Maybe it takes a man to tell you this, because of the very reason I’m about to go over with you.

(And if you are really trying to understand, then you’ll listen to me, because it really is a basic concept.)

The onus is on you, Thomas Ridgewell, who is trying to understand.

You and me are agents of the patriarchy, which is a department – if you like – of the kyriarchy, whose business it is to keep ‘the other’ down.

It is not the job of someone who is oppressed to support us on our quest to understand, or to educate us, or listen to us, or even to be polite to us.

They owe us no favors, they are not beholden to us in any way.

If they’re angry it’s because they’re oppressed. And us men, however unwittingly, are agents of their oppression.

To be a good ally, we have to know our place. Because the people we represent have been deciding others’ places for a long time.

Your post has tone policing written all over it.

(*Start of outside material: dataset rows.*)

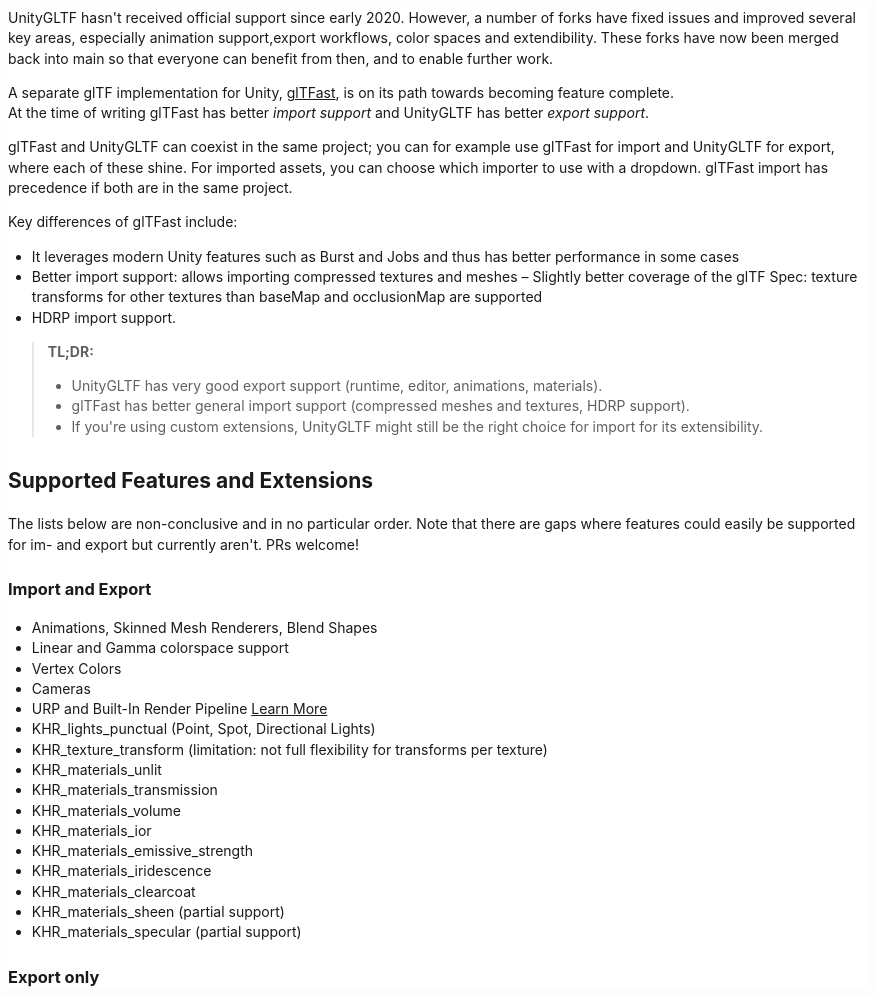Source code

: UnityGLTF hasn't received official support since early 2020. However, a number of forks have fixed issues and improved several key areas, especially animation support,export workflows, color spaces and extendibility. These forks have now been merged back into main so that everyone can benefit from then, and to enable further work.  

A separate glTF implementation for Unity, [glTFast](https://github.com/atteneder/glTFast), is on its path towards becoming feature complete.  
At the time of writing glTFast has better _import support_ and UnityGLTF has better _export support_.   

glTFast and UnityGLTF can coexist in the same project; you can for example use glTFast for import and UnityGLTF for export, where each of these shine. For imported assets, you can choose which importer to use with a dropdown. glTFast import has precedence if both are in the same project.   

Key differences of glTFast include:
- It leverages modern Unity features such as Burst and Jobs and thus has better performance in some cases
- Better import support: allows importing compressed textures and meshes
– Slightly better coverage of the glTF Spec: texture transforms for other textures than baseMap and occlusionMap are supported
- HDRP import support. 

> **TL;DR:**
> - UnityGLTF has very good export support (runtime, editor, animations, materials).  
> - glTFast has better general import support (compressed meshes and textures, HDRP support).  
> - If you're using custom extensions, UnityGLTF might still be the right choice for import for its extensibility.    

## Supported Features and Extensions
The lists below are non-conclusive and in no particular order. Note that there are gaps where features could easily be supported for im- and export but currently aren't. PRs welcome!

### Import and Export

- Animations, Skinned Mesh Renderers, Blend Shapes
- Linear and Gamma colorspace support
- Vertex Colors
- Cameras
- URP and Built-In Render Pipeline [Learn More](#material-and-shader-export-compatibility)
- KHR_lights_punctual (Point, Spot, Directional Lights)
- KHR_texture_transform (limitation: not full flexibility for transforms per texture)
- KHR_materials_unlit
- KHR_materials_transmission
- KHR_materials_volume
- KHR_materials_ior
- KHR_materials_emissive_strength
- KHR_materials_iridescence
- KHR_materials_clearcoat
- KHR_materials_sheen (partial support)
- KHR_materials_specular (partial support)

### Export only
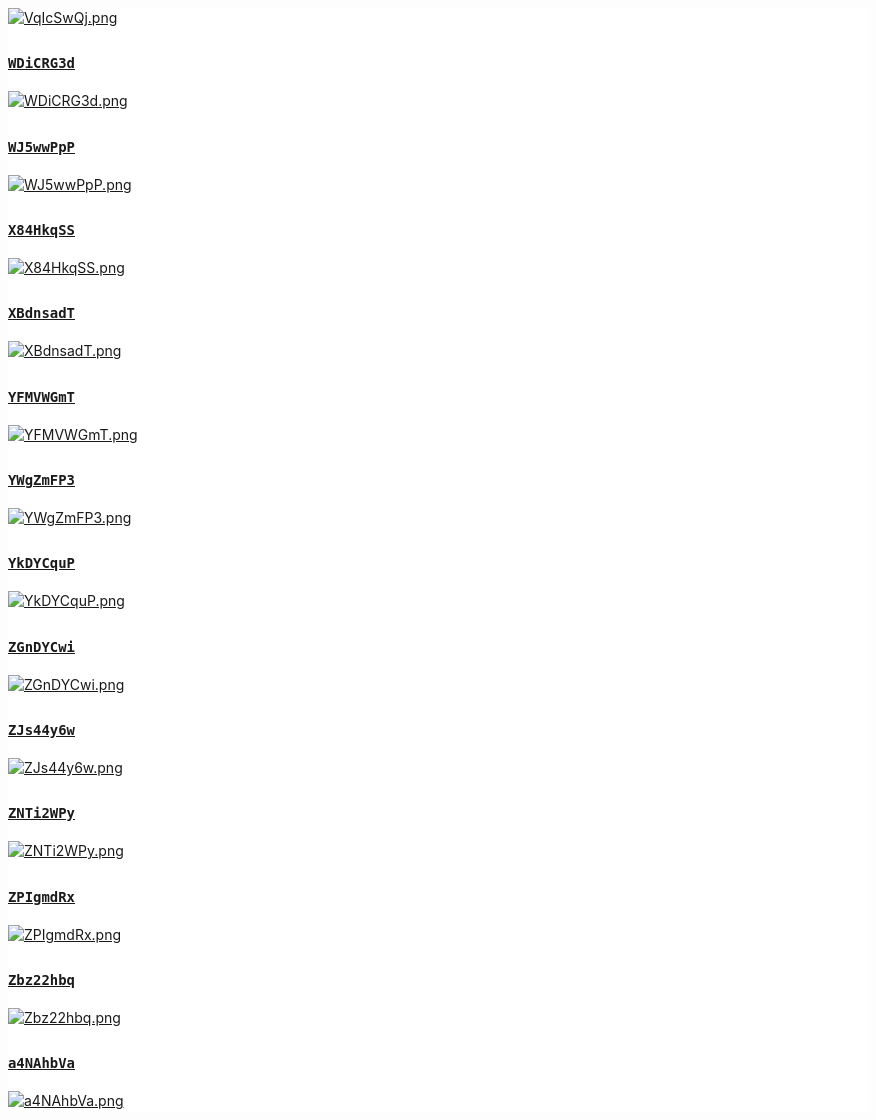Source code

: [ ![VqIcSwQj.png](VqIcSwQj.png) ](VqIcSwQj.png)

### [`WDiCRG3d`](WDiCRG3d.hexplt)

[ ![WDiCRG3d.png](WDiCRG3d.png) ](WDiCRG3d.png)

### [`WJ5wwPpP`](WJ5wwPpP.hexplt)

[ ![WJ5wwPpP.png](WJ5wwPpP.png) ](WJ5wwPpP.png)

### [`X84HkqSS`](X84HkqSS.hexplt)

[ ![X84HkqSS.png](X84HkqSS.png) ](X84HkqSS.png)

### [`XBdnsadT`](XBdnsadT.hexplt)

[ ![XBdnsadT.png](XBdnsadT.png) ](XBdnsadT.png)

### [`YFMVWGmT`](YFMVWGmT.hexplt)

[ ![YFMVWGmT.png](YFMVWGmT.png) ](YFMVWGmT.png)

### [`YWgZmFP3`](YWgZmFP3.hexplt)

[ ![YWgZmFP3.png](YWgZmFP3.png) ](YWgZmFP3.png)

### [`YkDYCquP`](YkDYCquP.hexplt)

[ ![YkDYCquP.png](YkDYCquP.png) ](YkDYCquP.png)

### [`ZGnDYCwi`](ZGnDYCwi.hexplt)

[ ![ZGnDYCwi.png](ZGnDYCwi.png) ](ZGnDYCwi.png)

### [`ZJs44y6w`](ZJs44y6w.hexplt)

[ ![ZJs44y6w.png](ZJs44y6w.png) ](ZJs44y6w.png)

### [`ZNTi2WPy`](ZNTi2WPy.hexplt)

[ ![ZNTi2WPy.png](ZNTi2WPy.png) ](ZNTi2WPy.png)

### [`ZPIgmdRx`](ZPIgmdRx.hexplt)

[ ![ZPIgmdRx.png](ZPIgmdRx.png) ](ZPIgmdRx.png)

### [`Zbz22hbq`](Zbz22hbq.hexplt)

[ ![Zbz22hbq.png](Zbz22hbq.png) ](Zbz22hbq.png)

### [`a4NAhbVa`](a4NAhbVa.hexplt)

[ ![a4NAhbVa.png](a4NAhbVa.png) ](a4NAhbVa.png)
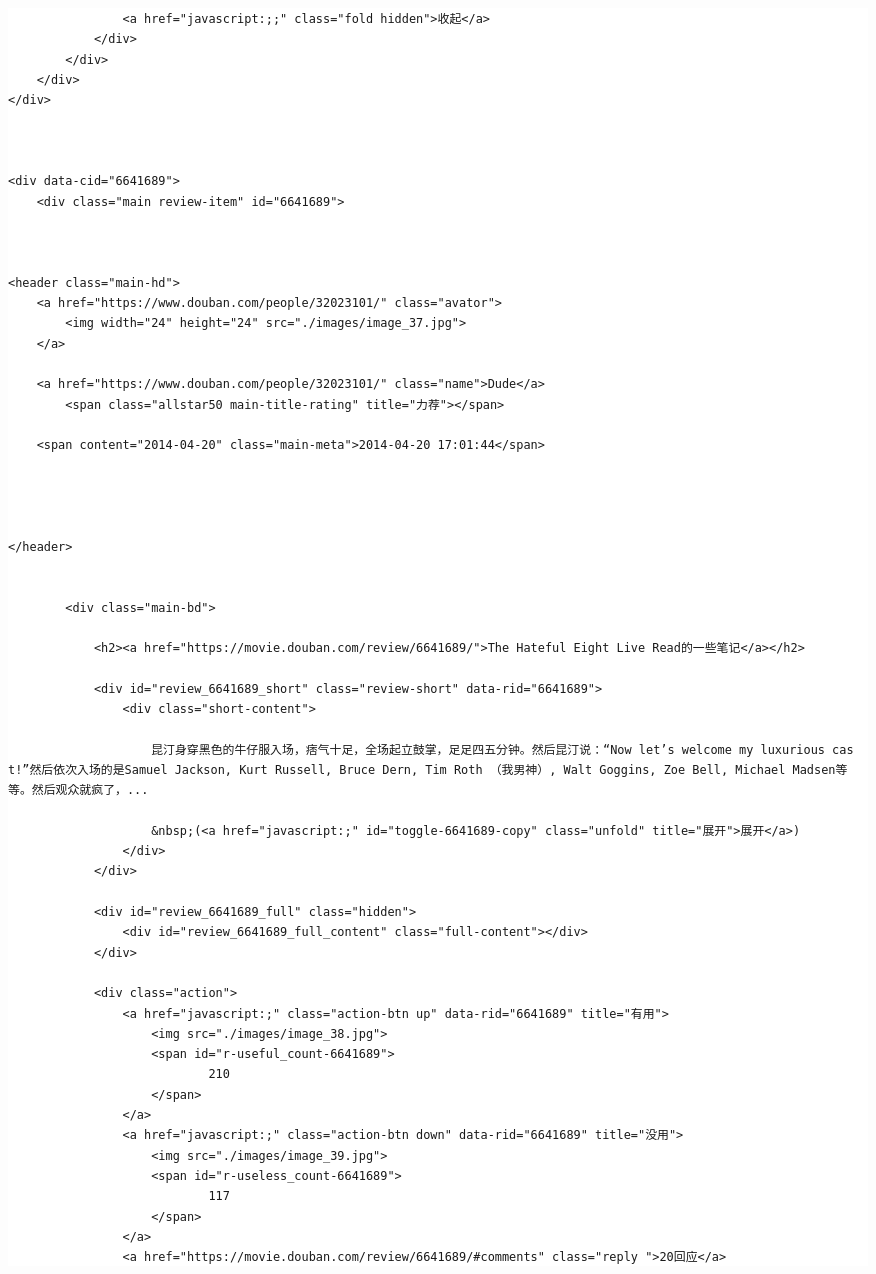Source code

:                     <a href="javascript:;;" class="fold hidden">收起</a>
                </div>
            </div>
        </div>
    </div>

            
    
    <div data-cid="6641689">
        <div class="main review-item" id="6641689">

            
    
    <header class="main-hd">
        <a href="https://www.douban.com/people/32023101/" class="avator">
            <img width="24" height="24" src="./images/image_37.jpg">
        </a>

        <a href="https://www.douban.com/people/32023101/" class="name">Dude</a>
            <span class="allstar50 main-title-rating" title="力荐"></span>

        <span content="2014-04-20" class="main-meta">2014-04-20 17:01:44</span>




    </header>


            <div class="main-bd">

                <h2><a href="https://movie.douban.com/review/6641689/">The Hateful Eight Live Read的一些笔记</a></h2>

                <div id="review_6641689_short" class="review-short" data-rid="6641689">
                    <div class="short-content">

                        昆汀身穿黑色的牛仔服入场，痞气十足，全场起立鼓掌，足足四五分钟。然后昆汀说：“Now let’s welcome my luxurious cast!”然后依次入场的是Samuel Jackson, Kurt Russell, Bruce Dern, Tim Roth （我男神）, Walt Goggins, Zoe Bell, Michael Madsen等等。然后观众就疯了，...

                        &nbsp;(<a href="javascript:;" id="toggle-6641689-copy" class="unfold" title="展开">展开</a>)
                    </div>
                </div>

                <div id="review_6641689_full" class="hidden">
                    <div id="review_6641689_full_content" class="full-content"></div>
                </div>

                <div class="action">
                    <a href="javascript:;" class="action-btn up" data-rid="6641689" title="有用">
                        <img src="./images/image_38.jpg">
                        <span id="r-useful_count-6641689">
                                210
                        </span>
                    </a>
                    <a href="javascript:;" class="action-btn down" data-rid="6641689" title="没用">
                        <img src="./images/image_39.jpg">
                        <span id="r-useless_count-6641689">
                                117
                        </span>
                    </a>
                    <a href="https://movie.douban.com/review/6641689/#comments" class="reply ">20回应</a>
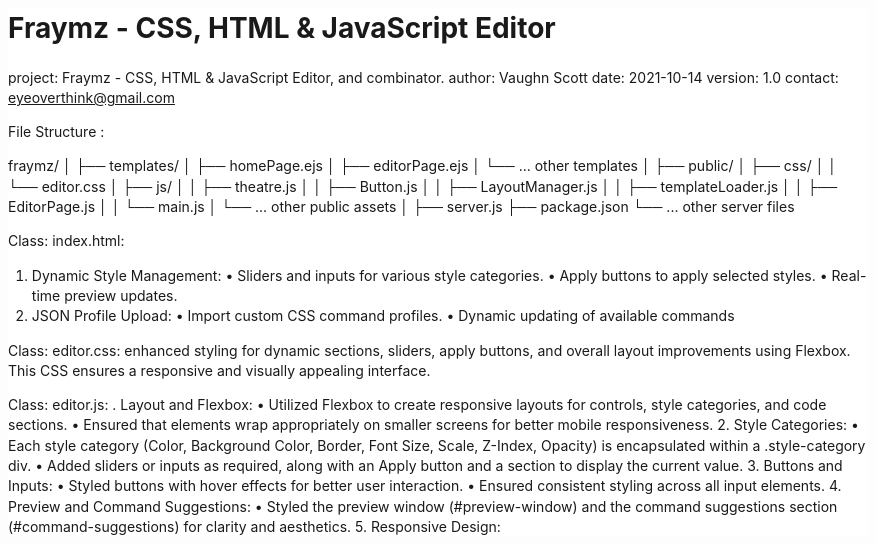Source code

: Fraymz - CSS, HTML & JavaScript Editor
=======================================
project: Fraymz - CSS, HTML & JavaScript Editor, and combinator. 
author: Vaughn Scott
date: 2021-10-14
version: 1.0
contact: eyeoverthink@gmail.com


File Structure : 

fraymz/
│
├── templates/
│   ├── homePage.ejs
│   ├── editorPage.ejs
│   └── ... other templates
│
├── public/
│   ├── css/
│   │   └── editor.css
│   ├── js/
│   │   ├── theatre.js
│   │   ├── Button.js
│   │   ├── LayoutManager.js
│   │   ├── templateLoader.js
│   │   ├── EditorPage.js
│   │   └── main.js
│   └── ... other public assets
│
├── server.js
├── package.json
└── ... other server files




Class: index.html:
1.	Dynamic Style Management:
•	Sliders and inputs for various style categories.
•	Apply buttons to apply selected styles.
•	Real-time preview updates.
2.	JSON Profile Upload:
•	Import custom CSS command profiles.
•	Dynamic updating of available commands

Class: editor.css:
enhanced styling for dynamic sections, sliders, apply buttons, 
and overall layout improvements using Flexbox. This CSS ensures a responsive and visually appealing interface.


Class: editor.js: 
.	Layout and Flexbox:
•	Utilized Flexbox to create responsive layouts for controls, style categories, and code sections.
•	Ensured that elements wrap appropriately on smaller screens for better mobile responsiveness.
2.	Style Categories:
•	Each style category (Color, Background Color, Border, Font Size, Scale, Z-Index, Opacity) is encapsulated within a .style-category div.
•	Added sliders or inputs as required, along with an Apply button and a section to display the current value.
3.	Buttons and Inputs:
•	Styled buttons with hover effects for better user interaction.
•	Ensured consistent styling across all input elements.
4.	Preview and Command Suggestions:
•	Styled the preview window (#preview-window) and the command suggestions section (#command-suggestions) for clarity and aesthetics.
5.	Responsive Design:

From a cisman’s point of view, there is no such thing as a feminist who is too angry. There’s no feminist who ruins it for the rest, as far as you’re concerned, it’s not your place to judge. And it’s definitely not your place to say it.

If you want to understand, try to understand.

You’re too scared to bring up feminism?

There are women who are scared to go into a club, or walk home at night, or leave the house because they get catcalled or grabbed or worse. There are women who are made to feel like everything was their mistake, because they shouldn’t have been out that late, or should have dressed less provocatively. And your feelings are hurt because sometimes you’re scared to bring it up.

There’s nothing tackier than two privileged men talking about feminism, so I’ll stop, and I’ll take this down if any feminist objects to it. I guess your post just rubbed me the wrong way.

Fuck men who think they can wade into feminism with their rights intact.

Yours sincerely,

Another man who is trying to understand.”